I’m a Brazilian electrical engineer working towards my Ph.D. under the supervision of Luis A. Aguirre. My current research interests lay in the intersection of machine learning, signal processing and control theory. I’m particularly interested in training models of dynamic systems from observed data and on the development of new methods to cope with this kind of problem.

I’ve work on research problems such as: the comparison between different training methods for neural networks dynamic models, the estimation of output error models using multiple shooting and the development of methods for choosing data windows to train empirical models. The latter was my contribution to a R&D project with Petrobras Oil Company.

I’ve contributed to large open-source projects.

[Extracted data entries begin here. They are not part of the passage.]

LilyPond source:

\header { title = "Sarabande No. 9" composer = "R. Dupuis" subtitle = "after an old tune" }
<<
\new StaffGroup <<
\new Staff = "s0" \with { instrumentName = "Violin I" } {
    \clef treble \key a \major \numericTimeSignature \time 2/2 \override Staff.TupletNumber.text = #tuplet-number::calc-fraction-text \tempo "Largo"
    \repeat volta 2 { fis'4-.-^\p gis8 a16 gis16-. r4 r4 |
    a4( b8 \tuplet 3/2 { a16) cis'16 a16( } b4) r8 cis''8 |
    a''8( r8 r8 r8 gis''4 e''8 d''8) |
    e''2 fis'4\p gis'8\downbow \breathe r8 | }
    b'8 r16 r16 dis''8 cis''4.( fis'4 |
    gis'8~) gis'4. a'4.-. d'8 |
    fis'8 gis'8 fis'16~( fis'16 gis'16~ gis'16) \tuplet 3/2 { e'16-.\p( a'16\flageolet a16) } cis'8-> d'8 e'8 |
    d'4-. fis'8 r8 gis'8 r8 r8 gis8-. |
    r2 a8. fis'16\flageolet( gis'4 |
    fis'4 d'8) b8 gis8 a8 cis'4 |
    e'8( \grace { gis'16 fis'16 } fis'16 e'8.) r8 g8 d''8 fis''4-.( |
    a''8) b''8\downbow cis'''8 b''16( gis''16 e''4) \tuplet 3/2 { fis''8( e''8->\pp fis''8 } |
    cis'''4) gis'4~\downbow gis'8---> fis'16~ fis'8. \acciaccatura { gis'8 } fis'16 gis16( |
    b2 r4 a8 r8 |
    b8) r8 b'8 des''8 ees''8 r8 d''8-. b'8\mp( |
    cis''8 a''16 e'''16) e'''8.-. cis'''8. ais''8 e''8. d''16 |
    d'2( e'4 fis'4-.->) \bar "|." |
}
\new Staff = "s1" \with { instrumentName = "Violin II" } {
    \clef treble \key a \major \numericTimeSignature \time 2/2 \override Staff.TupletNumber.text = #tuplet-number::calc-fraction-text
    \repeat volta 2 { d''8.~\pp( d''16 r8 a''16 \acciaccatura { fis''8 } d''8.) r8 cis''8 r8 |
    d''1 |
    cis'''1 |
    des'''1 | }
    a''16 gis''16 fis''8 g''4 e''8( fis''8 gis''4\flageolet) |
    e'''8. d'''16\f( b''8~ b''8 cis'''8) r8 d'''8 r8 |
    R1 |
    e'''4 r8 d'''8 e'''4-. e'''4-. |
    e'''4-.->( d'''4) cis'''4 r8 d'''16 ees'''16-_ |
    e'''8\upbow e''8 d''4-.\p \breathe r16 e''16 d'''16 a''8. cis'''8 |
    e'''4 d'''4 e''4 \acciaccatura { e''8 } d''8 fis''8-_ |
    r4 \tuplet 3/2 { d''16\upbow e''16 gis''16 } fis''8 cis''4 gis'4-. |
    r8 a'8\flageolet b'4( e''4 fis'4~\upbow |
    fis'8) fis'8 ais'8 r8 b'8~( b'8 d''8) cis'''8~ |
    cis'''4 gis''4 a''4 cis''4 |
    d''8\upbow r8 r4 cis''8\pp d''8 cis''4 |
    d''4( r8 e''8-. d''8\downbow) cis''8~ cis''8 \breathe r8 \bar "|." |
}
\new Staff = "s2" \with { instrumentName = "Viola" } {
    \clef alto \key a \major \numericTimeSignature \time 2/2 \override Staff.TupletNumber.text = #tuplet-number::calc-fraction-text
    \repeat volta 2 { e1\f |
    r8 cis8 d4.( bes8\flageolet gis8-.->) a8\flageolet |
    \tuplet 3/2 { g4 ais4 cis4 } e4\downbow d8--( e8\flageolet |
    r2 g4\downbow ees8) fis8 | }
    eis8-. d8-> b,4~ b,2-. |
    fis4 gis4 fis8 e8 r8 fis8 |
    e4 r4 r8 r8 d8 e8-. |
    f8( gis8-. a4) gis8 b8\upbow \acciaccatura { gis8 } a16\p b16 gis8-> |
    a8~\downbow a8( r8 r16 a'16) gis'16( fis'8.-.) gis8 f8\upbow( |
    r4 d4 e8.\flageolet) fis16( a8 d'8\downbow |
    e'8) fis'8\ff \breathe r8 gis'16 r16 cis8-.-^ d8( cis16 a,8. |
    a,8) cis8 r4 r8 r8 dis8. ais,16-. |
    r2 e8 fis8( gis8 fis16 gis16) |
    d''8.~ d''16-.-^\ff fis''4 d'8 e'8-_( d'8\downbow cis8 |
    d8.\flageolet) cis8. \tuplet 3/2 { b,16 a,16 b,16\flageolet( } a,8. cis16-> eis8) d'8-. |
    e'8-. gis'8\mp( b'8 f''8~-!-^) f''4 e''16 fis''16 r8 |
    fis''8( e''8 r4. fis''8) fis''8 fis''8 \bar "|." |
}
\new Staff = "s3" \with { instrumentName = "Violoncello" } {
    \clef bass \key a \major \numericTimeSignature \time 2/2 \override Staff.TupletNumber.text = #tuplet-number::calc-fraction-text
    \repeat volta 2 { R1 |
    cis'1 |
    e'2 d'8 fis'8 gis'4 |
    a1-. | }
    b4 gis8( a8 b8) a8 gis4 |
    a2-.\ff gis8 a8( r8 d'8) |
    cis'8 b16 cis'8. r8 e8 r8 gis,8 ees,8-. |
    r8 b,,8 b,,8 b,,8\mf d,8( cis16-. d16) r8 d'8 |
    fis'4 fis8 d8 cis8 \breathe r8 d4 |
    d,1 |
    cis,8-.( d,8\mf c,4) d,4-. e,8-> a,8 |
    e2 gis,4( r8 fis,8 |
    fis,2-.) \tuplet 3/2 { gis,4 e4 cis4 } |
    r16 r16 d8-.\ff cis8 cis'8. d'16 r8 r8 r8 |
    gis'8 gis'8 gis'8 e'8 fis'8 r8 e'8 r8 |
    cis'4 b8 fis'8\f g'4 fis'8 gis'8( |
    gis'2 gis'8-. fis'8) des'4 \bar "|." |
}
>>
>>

More specifically, I am a member of Scipy core development team, having contributed to optimization and signal processing packages with the implementation of IIR filters (implementation of functions iirnotch and irrpeak), trust-region optimization methods (implementation of methods trust-exact and trust-constr) and other general improvements (such as the implementation of quasi-Newton strategies BFGS and SR1).

On the industry side I’ve worked at Invent Vision, a startup that provide computer vision solutions to industrial applications. I was part of the hardware development team and worked designing FPGA-based cameras. The major project I have worked on while there was the design and implementation of a stereo camera.

I have also successfully completed Google Summer of Code program. My project was the development of an interior-point solver for large-scale nonlinear programming problems. The implementation is available in this github repository and have been integrated to SciPy library (release 1.1 or above) under the name of trust-constr.

I’m comfortable working with C/C++, Python, Matlab, Julia and R and I have skills on optimization, machine learning, system identification and signal processing.